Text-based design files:
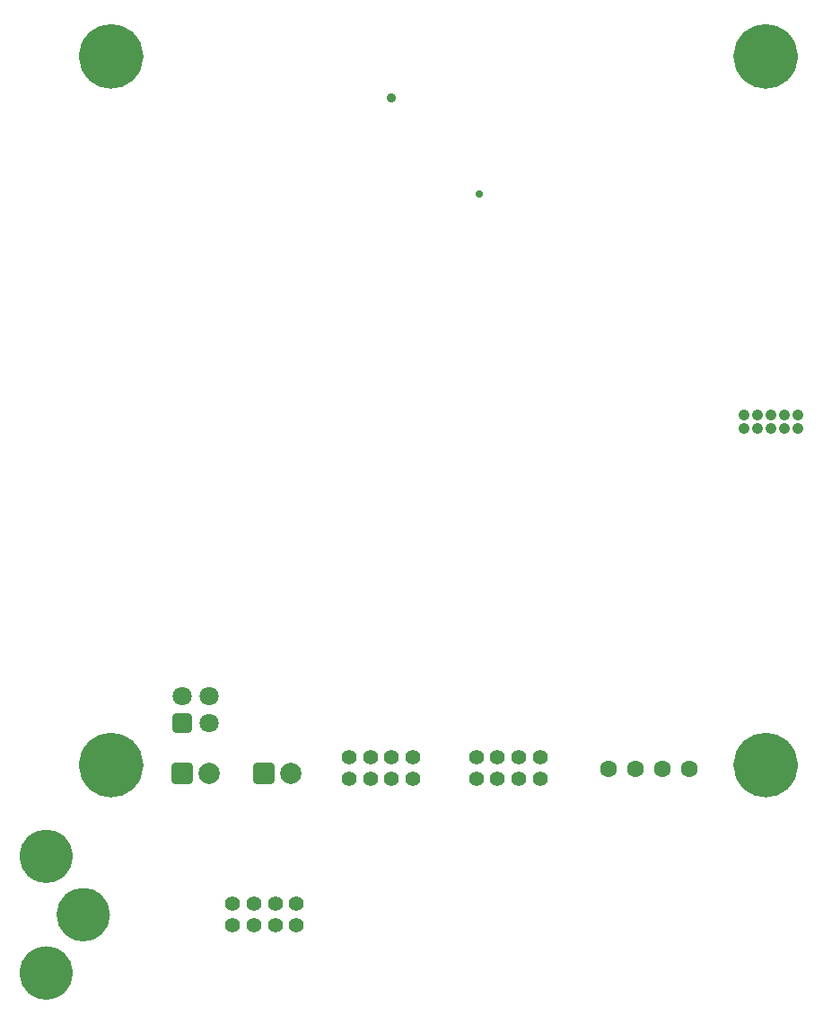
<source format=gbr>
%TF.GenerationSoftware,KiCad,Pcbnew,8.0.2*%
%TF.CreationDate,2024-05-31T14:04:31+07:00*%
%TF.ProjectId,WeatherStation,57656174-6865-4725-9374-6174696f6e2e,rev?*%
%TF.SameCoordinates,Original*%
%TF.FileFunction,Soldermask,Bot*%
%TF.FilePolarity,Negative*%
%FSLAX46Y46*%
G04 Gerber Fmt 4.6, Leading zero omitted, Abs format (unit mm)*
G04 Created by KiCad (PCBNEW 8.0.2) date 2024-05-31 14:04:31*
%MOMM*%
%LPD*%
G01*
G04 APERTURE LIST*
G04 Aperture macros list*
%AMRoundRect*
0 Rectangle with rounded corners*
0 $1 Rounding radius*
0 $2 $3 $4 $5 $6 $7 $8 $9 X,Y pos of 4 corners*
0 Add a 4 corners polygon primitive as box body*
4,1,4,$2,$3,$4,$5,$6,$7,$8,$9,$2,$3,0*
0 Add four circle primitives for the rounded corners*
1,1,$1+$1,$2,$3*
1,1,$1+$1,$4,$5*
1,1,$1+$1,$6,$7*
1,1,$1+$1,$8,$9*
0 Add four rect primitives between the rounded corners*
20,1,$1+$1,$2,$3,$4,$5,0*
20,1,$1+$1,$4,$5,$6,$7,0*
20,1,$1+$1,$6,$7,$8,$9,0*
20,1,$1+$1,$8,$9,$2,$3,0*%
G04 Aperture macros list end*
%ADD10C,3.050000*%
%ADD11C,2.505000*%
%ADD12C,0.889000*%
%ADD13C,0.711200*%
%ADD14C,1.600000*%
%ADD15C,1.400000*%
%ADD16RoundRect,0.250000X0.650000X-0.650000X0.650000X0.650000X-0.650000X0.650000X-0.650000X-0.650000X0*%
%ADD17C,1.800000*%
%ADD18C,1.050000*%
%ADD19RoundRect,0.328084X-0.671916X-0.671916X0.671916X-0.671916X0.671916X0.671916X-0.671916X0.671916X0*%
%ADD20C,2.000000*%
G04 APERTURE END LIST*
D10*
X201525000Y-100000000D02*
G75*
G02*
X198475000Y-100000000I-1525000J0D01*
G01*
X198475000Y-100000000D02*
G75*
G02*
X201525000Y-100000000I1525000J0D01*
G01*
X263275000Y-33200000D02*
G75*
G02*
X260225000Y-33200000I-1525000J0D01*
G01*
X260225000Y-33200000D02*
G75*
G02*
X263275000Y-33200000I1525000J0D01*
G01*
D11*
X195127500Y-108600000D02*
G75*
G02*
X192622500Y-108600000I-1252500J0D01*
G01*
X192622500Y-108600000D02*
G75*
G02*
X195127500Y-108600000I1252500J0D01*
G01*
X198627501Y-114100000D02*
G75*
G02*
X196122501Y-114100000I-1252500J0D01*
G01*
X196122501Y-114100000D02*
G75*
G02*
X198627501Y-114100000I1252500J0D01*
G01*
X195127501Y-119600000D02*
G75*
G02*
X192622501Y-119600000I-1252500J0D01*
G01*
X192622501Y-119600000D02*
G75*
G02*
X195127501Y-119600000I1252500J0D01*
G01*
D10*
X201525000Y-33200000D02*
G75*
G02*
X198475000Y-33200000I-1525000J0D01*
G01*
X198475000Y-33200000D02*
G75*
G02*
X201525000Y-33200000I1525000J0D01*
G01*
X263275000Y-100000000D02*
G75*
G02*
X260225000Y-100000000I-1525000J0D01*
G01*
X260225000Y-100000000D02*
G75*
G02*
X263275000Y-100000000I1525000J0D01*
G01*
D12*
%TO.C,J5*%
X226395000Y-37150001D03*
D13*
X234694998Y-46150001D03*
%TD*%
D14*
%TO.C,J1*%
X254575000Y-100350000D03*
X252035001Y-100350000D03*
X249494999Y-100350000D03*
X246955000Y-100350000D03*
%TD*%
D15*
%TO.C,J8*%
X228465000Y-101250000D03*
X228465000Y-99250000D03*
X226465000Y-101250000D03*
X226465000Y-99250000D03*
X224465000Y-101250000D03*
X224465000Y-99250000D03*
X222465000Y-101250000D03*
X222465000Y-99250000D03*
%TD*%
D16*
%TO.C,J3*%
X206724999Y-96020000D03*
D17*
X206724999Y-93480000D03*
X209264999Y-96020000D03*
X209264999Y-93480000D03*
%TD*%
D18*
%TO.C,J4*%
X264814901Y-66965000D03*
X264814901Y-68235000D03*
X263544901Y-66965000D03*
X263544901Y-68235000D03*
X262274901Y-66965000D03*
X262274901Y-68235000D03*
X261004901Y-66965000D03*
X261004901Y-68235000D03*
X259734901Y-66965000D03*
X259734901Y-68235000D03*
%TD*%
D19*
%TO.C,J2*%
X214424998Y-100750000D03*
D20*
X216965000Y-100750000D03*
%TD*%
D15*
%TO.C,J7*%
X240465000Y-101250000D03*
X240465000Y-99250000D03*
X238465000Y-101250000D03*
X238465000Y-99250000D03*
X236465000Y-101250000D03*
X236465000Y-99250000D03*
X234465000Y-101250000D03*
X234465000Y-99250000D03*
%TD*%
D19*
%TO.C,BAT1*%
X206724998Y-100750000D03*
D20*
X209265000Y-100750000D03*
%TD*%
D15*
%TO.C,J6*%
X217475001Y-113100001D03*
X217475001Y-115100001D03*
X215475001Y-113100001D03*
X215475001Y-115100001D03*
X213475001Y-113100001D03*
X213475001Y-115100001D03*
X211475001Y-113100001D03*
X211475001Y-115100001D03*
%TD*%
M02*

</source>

AIM OF THE EXERCISE: Repeat only the lines between the top of the entries above and the line containing "1,1,$1+$1,$6,$7*", both ends included, without the pictures.

EXERCISE OUTPUT:
<source format=gbr>
%TF.GenerationSoftware,KiCad,Pcbnew,8.0.2*%
%TF.CreationDate,2024-05-31T14:04:31+07:00*%
%TF.ProjectId,WeatherStation,57656174-6865-4725-9374-6174696f6e2e,rev?*%
%TF.SameCoordinates,Original*%
%TF.FileFunction,Soldermask,Bot*%
%TF.FilePolarity,Negative*%
%FSLAX46Y46*%
G04 Gerber Fmt 4.6, Leading zero omitted, Abs format (unit mm)*
G04 Created by KiCad (PCBNEW 8.0.2) date 2024-05-31 14:04:31*
%MOMM*%
%LPD*%
G01*
G04 APERTURE LIST*
G04 Aperture macros list*
%AMRoundRect*
0 Rectangle with rounded corners*
0 $1 Rounding radius*
0 $2 $3 $4 $5 $6 $7 $8 $9 X,Y pos of 4 corners*
0 Add a 4 corners polygon primitive as box body*
4,1,4,$2,$3,$4,$5,$6,$7,$8,$9,$2,$3,0*
0 Add four circle primitives for the rounded corners*
1,1,$1+$1,$2,$3*
1,1,$1+$1,$4,$5*
1,1,$1+$1,$6,$7*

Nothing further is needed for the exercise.